§ **Source document**

On searching him at the station witness found 9s. 8d. on him. In reply to Mr Phillips, prosecutor here said that he gave prisoner 7s a week. The money found on him belonged to the lad, who was going to put it into the savings’ bank.

Sergt. Wilkes continued: I also found a small pebble in prisoner’s pocket at the station. (The stone produced was about the size and shape of a button.). – Mr Phillips: Are these stones such as are found by the river. – Witness: Yes, sir. I also produced another pebble which was found by Mrs Miles in the boy’s shop basket. (It was a smooth stone about the size of a pigeon’s egg. It closely resembled several others which witness produced as having been picked up after windows had been broken previously).

– Prisoner, at the instigation of his father, who was present during the hearing, then asked the witness: Did you see the stone in my hand? – Witness: No, I did not. It was impossible to see what you had in your hand as it was dark at the time.

Mr Phillips observed that the stones seemed to have acquired a certain amount of smoothness and cleanness as if from having been carried in a person’s pocket. Police Constable Absalom Smith, 269T, who was in plain clothes near the spot at the time, corroborated the evidence of Sergt. Wilkes. – Prisoner: Did you see the stone come from my hand? – Witness: I don’t know what came from your hand. – Prisoner: I put the goods in my basket in the shop and had nothing in my hand. I did not put my hand in my pocket, or anything. I went out swinging my hand, and directly I got outside the stone came at the window. I did not know anything about it till I heard the crash. – Smith: When he stepped off the step he swung his arm round like lightning.

Williams, the father of the accused, said that it had been proved that stones came over the houses. P.S. Wilkes said it was impossible it could have been so in this case.

In reply to the magistrates, Mr Miles said that the boy had been in his service about 12 months, and he had found him steady and regular in his work. He had then no reason to suspect the prisoner until the previous morning when the pebble referred to by Sergt. Wilkes was found in his basket. He then stated that a dog belonging to witness brought it in in his mouth and put it in the basket. Witness had frequently seen the dog bring in all sorts of rubbish.

§ **Data provided**
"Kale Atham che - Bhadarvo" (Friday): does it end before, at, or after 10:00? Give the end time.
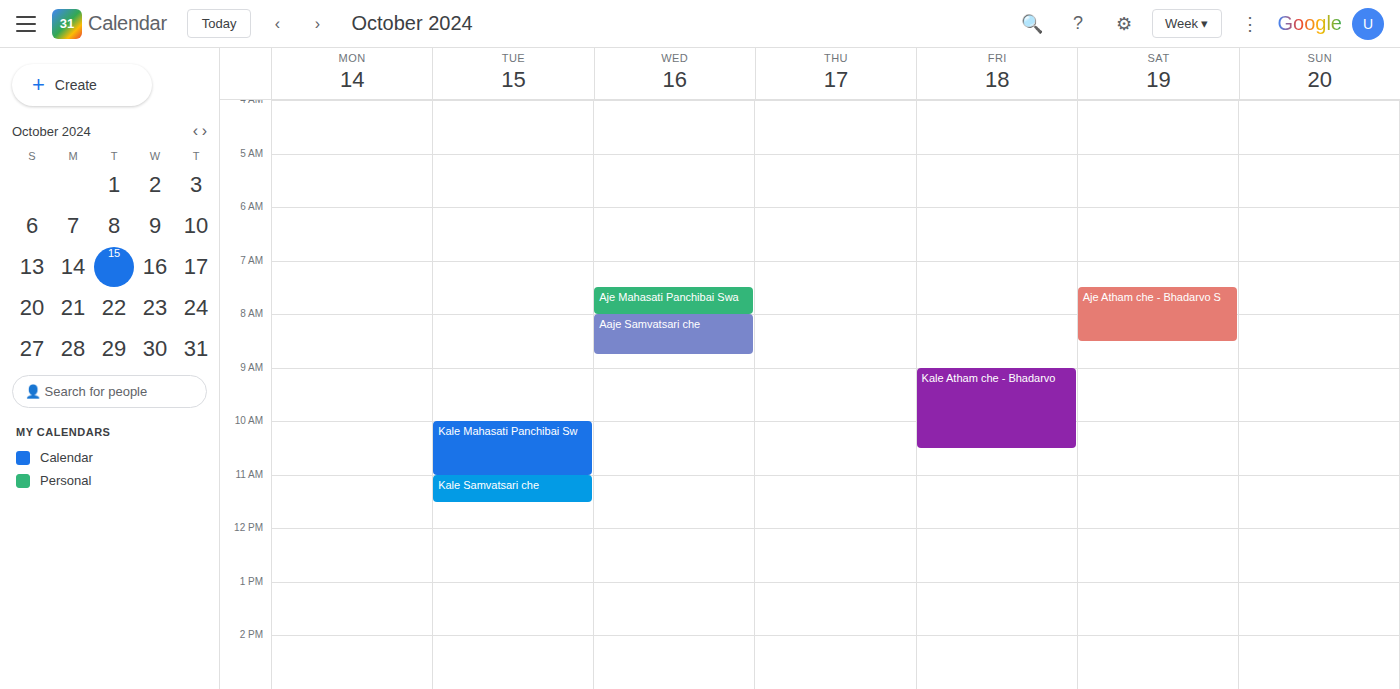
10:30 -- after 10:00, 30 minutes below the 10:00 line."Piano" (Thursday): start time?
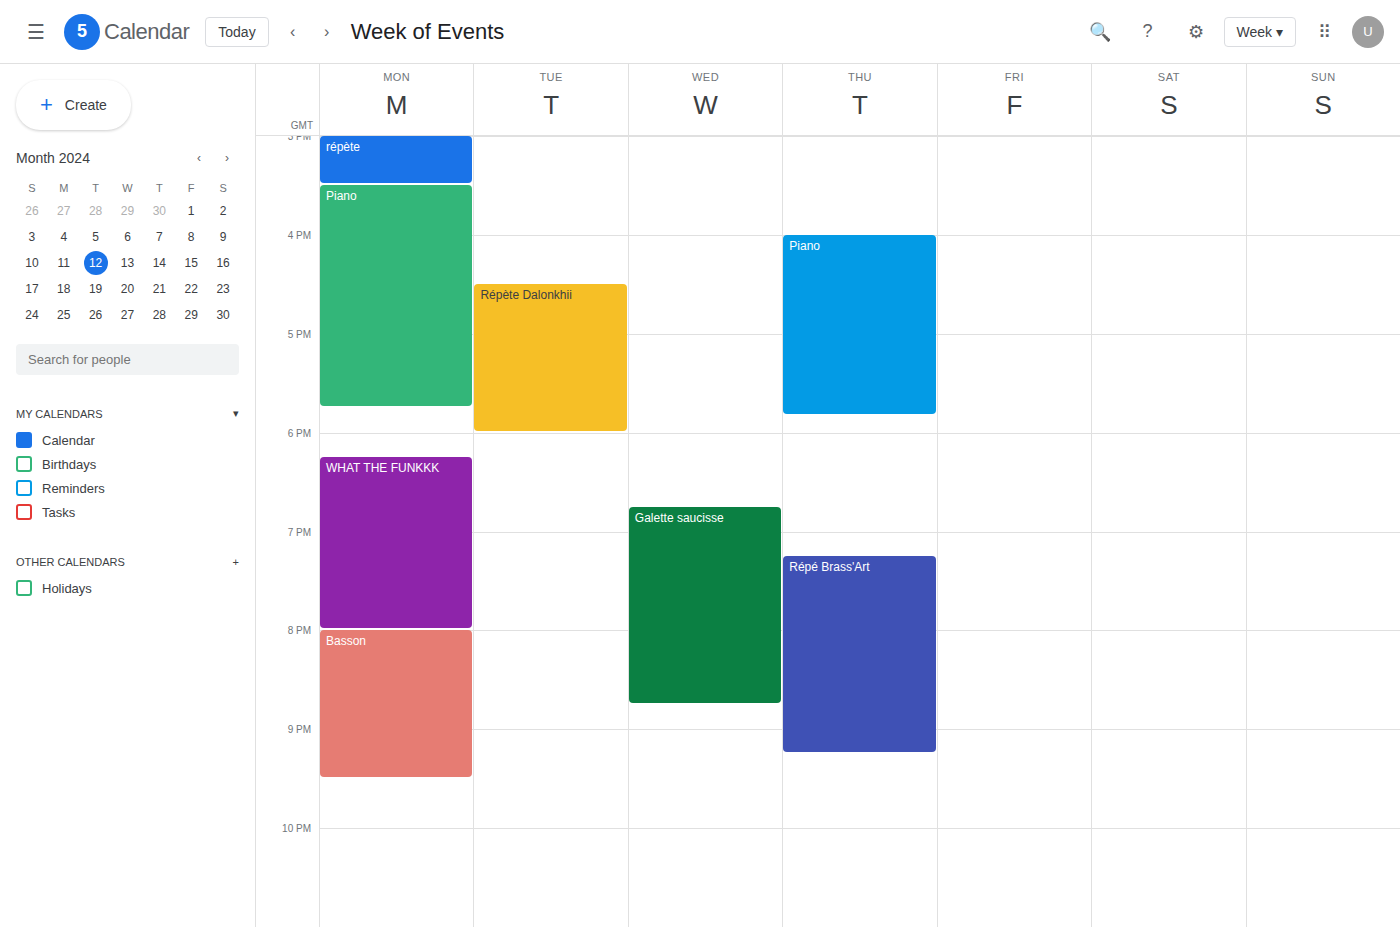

§ **Direction 1**
Reproduce the passage of the court report starting with "Sergt. Wilkes continued: I" and going on through "at the time.".
§ **Direction 2**
According to the court report, how long had the boy worked for Mr Miles?
§ **Direction 3**
Extend the court report about the broken window past its final sentence.

§ **Written response 1**
Sergt. Wilkes continued: I also found a small pebble in prisoner’s pocket at the station. (The stone produced was about the size and shape of a button.). – Mr Phillips: Are these stones such as are found by the river. – Witness: Yes, sir. I also produced another pebble which was found by Mrs Miles in the boy’s shop basket. (It was a smooth stone about the size of a pigeon’s egg. It closely resembled several others which witness produced as having been picked up after windows had been broken previously).

– Prisoner, at the instigation of his father, who was present during the hearing, then asked the witness: Did you see the stone in my hand? – Witness: No, I did not. It was impossible to see what you had in your hand as it was dark at the time.

§ **Written response 2**
About 12 months.

§ **Written response 3**
Mr Phillips observed that no damage had been proved to have been done by the prisoner.

Sergt. Wilkes asked Mr Miles if the police had not informed him that they had reason to suspect the prisoner. – Mr Miles: Yes. On Saturday night prisoner left my place between 11 and 12. As he went out of the side door there came a sound as if another of my windows had been smashed. On Sunday morning, on making an examination, it appeared to me to be a pane in  my parlour window that was broken previously. After the boy had gone Sergt. Wilkes and Inspector Steed came in and told me that from the suspicious way in which he acted they believed that the accused did it as he went out of the side door. – Sergt. Wilkes said it was about a quarter to 12 when the boy came out. He made the same peculiar gesture and ran in and siad: “There’s another window broken,” just the same as he did on the Monday night. Witness had had his suspicions previously aroused by a window being broken before as prisoner was putting up the shutters at 6 o’clock in the evening, there being apparently no one else near from whom the stone could come. – Prisoner said that on Saturday night he had his hands full of grocery. – Mr Miles said it was quite true that he had some grocery to take home.

Sergt. Wilkes said that further evidence would be brought against the prisoner at the Sessions, although, of course, they were not going to contend that he did all the damage. Inspector Steed – who was that day gone to Hammersmith to see the superintendent on the subject – would speak to what he had seen,

– Mr Phillips thought that as the case stood, it must fall through. Prisoner ought to have been charged with the attempt. The evidence as to that was most clear. – Sergt. Wilkes then asked that the charge might be altered so as to make it for the attempt; he added that he thought he should be able to prove that some of the glass had been broken from the inside.

– Prisoner’s father asked that the case might be dismissed. – Sergt. Wilkes replied that in that case he should apprehend the boy again on the amended charge. He added that the boy being in the employ of the prosecutor he had not had the surveillance upon him that others had. – Mr Phillips said it was quite clear that prisoner threw the stone against the glass, and if the police could establish reasonable suspicion of his having been concerned in the breaking, it became a very serious matter. – Sergt. Wilkes remarked on the fact that the window had been broken on two or three occasions, when persons were putting up the shutters, when it was impossible for the stone to have been thrown by anybody else without hitting the boy.

= After some remarks by Mr Miles upon the same coincidence, the charge was altered to one of “wilfully throwing a pebble against a plate glass window with intent to cause wilful damage, and also on suspicion of breaking 15 panes of glass, the property of his employer.” Upon this charge, prisoner was remanded to the petty sessions. Bail was refused it being remarked that it would then be seen whether stone-throwing was continued in his absence.

Inspector Steed, Sergt. Wilkes and three or four constables have continued on duty in the village during the week, but the stone-throwing has entirely ceased.

Surrey Comet, 25th September 1875.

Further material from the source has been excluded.